Q: Do I need to report my medical condition to the Registry of Motor Vehicles?

A: Yes. A person is legally responsible for their actions behind the wheel. There are no mandatory reporting laws for physicians to report persons who may be unsafe to the Registry of Motor Vehicles. Massachusetts is a self-reporting state. That means it is your responsibility to report any medical condition that may affect your ability to drive.

 

Q: Are there places that offer driving evaluations?

A: Yes. The American Association of Retired Persons and American Automobile Association offer courses that review good driving habits and the rules of the road. A professional driving school may be helpful in determining if you should seek additional training or to stop driving. If a clinical assessment is needed, many hospitals and rehabilitation centers offer driving evaluations. Here is a brochure listing driving evaluation programs in Massachusetts.

 

Q: What are the most common crashes for elder drivers?

A: Intersections prove to be the most dangerous for elder drivers. In particular, statistics show the two most common reasons for collisions are:

1.  Failure to yield the right of way

2.  Left-hand turns (trying to turn left against on-coming traffic).

These situations result in a significant number of collisions for elder drivers.

 

Q: I am 75 years old and my license is up for renewal. Can I renew online?
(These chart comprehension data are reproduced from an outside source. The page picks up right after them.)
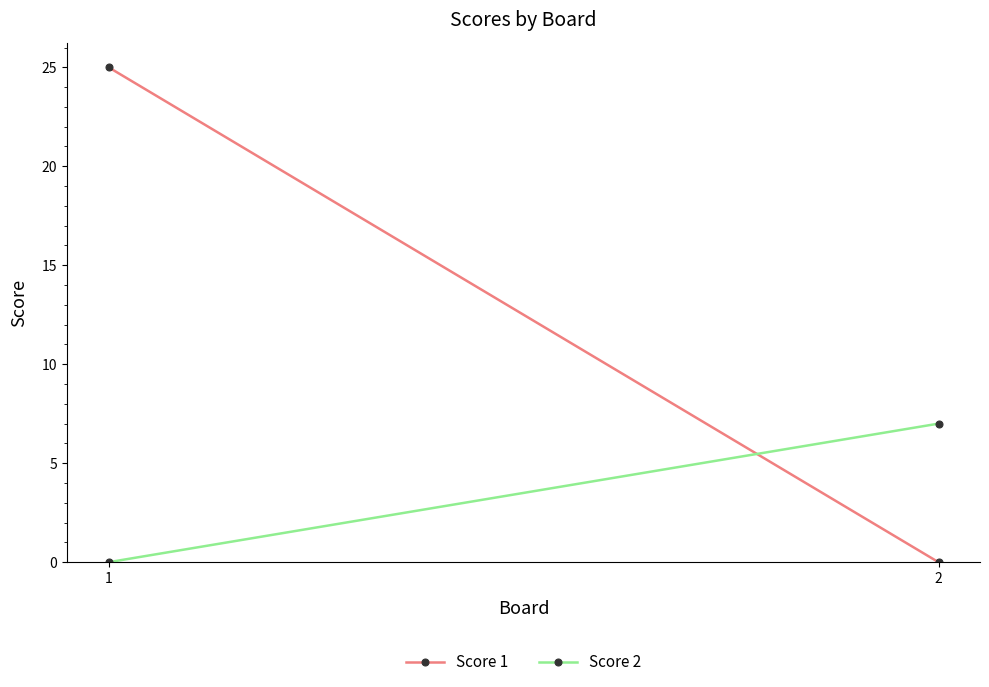

Which category has the lowest value across all series?

2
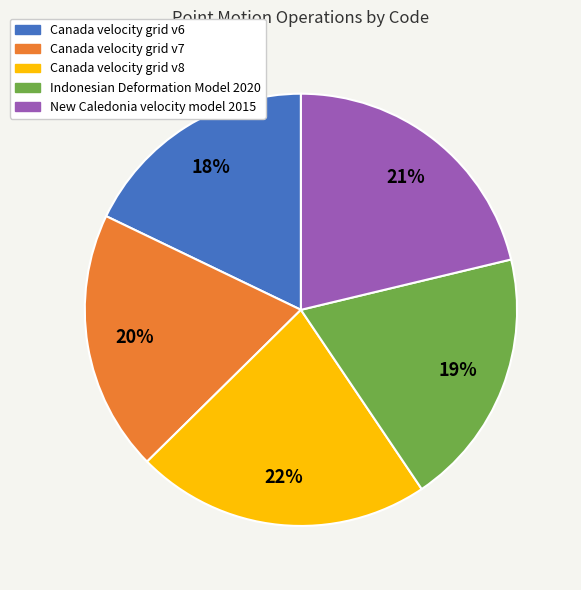

Count the number of slices in the pie.

5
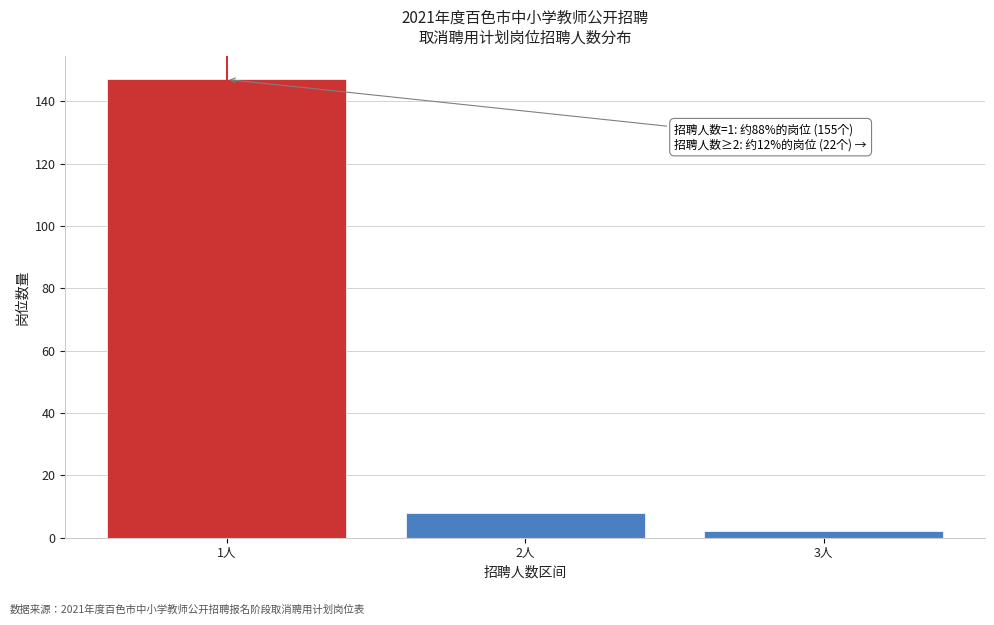

Reading left to right, list all the values displayed in this chart.

1人=147	2人=8	3人=2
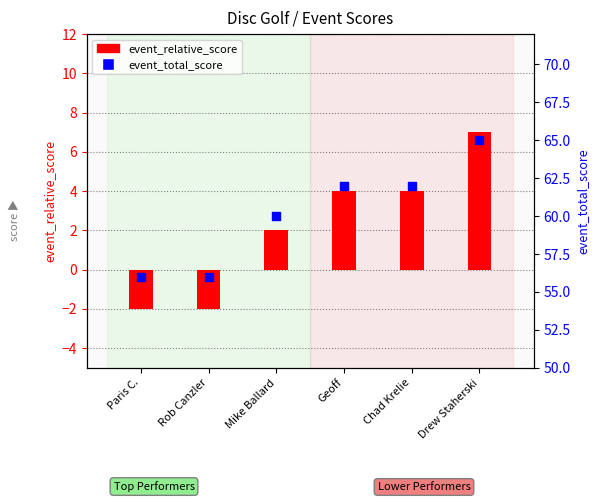

Which series has the largest total across all categories?

event_total_score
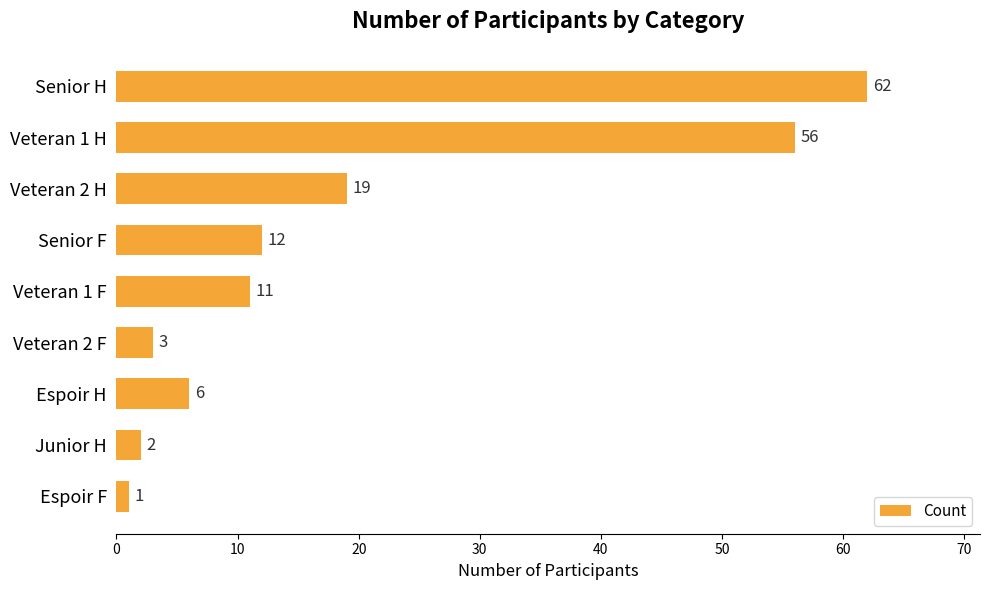

Where is the data nearest to the value 31?

Veteran 2 H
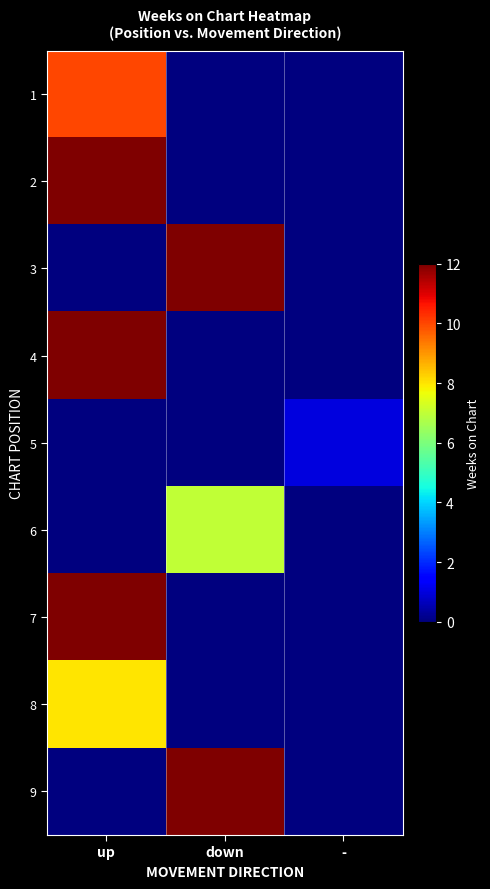

What is the difference between the highest and lowest values at down?

12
A: No, the Safe Driver Law requires all operators 75 years of age or older to renew a driver’s license in-person at an RMV Service Center or American Automobile Association location. You must either pass a vision test or present a completed Vision Screening Certificate. For more information, see the Drivers Age 75 and Older section.

 

 

Caregiver FAQs

 

Q: What should I do if my family member is showing signs of unsafe driving?

A: For some mature drivers, the transition from driver to passenger occurs easily. For others, giving up the keys may be a very difficult decision to make. The American Association of Retired Persons suggests steps one should take when a family member shows signs of unsafe driving. In some cases a driving evaluation, conducted at a hospital or rehabilitation center, may prove beneficial in determining if your family member is safe to operate. Click here for a list of organizations that offer driving evaluations.

 

Q: How do I bring up the subject of surrendering the keys?

A: According to the American Association of Retired Persons, the first conversations about safety should occur long before driving becomes a problem. See Family Conversations for helpful tips.

 

Q: Can I report an unsafe driver to the Registry of Motor Vehicles?

A: Yes. The Registry of Motor Vehicles Medical Affairs accepts reports from: family members, physicians, law enforcement, or other interested third parties, including, but not limited to, members of the driver's community (such as neighbors), private driving schools, physical therapists, etc. You may use the Request for Medical Evaluation form to serve as this report. For more detailed information, see the Concerned Citizens section.

 

Q: How do I report an unsafe driver to the Registry of Motor Vehicles?

A: If an interested party chooses to report a possible unfit driver to the Registry of Motor Vehicles, the report must be in writing and must be signed by the person making the report. The report must contain the name and address or name and telephone number of the complaining party. The report must contain identification of the driver whose driving ability is being questioned, including the name and at least one of the following: social security number, license, date of birth, and address. In addition, the report must contain the reason for the complaint and/or a description of the purported functional limitation. You may use the Request for Medical Evaluation form to serve as the report. For more detailed information, see the Concerned Citizens section.

 

Q: If I make a complaint, will it be confidential?

A: The Registry of Motor Vehicles will not disclose this information to anyone over the telephone. However, in compliance with the public records law, if we receive a signed request from the person the complaint is about we will provide a copy of the original complaint.